EXERCISE DETAILS
Identify each line below that contains the word "session", and copy it out.
### DATASET EXTRACT ###
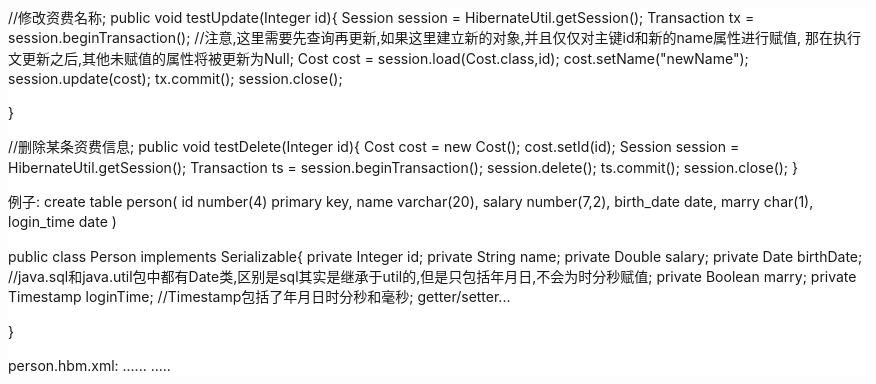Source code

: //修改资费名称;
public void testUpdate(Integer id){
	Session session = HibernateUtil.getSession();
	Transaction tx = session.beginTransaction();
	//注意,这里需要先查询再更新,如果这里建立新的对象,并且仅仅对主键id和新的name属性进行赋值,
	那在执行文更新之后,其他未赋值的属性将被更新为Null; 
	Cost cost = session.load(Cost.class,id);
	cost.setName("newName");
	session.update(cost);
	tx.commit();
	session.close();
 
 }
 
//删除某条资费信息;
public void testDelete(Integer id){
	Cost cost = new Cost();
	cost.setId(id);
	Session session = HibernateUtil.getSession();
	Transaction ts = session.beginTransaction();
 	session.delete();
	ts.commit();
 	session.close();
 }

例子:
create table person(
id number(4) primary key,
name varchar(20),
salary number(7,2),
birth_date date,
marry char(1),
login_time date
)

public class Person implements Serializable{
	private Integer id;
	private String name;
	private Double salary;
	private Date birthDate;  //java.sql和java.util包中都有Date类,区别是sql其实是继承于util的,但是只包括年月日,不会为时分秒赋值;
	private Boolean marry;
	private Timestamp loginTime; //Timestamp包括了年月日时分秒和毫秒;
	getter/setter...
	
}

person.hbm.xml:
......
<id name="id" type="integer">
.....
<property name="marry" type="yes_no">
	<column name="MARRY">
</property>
###
TASK SOLUTION
	Session session = HibernateUtil.getSession();
	Transaction tx = session.beginTransaction();
	Cost cost = session.load(Cost.class,id);
	session.update(cost);
	session.close();
	Session session = HibernateUtil.getSession();
	Transaction ts = session.beginTransaction();
 	session.delete();
 	session.close();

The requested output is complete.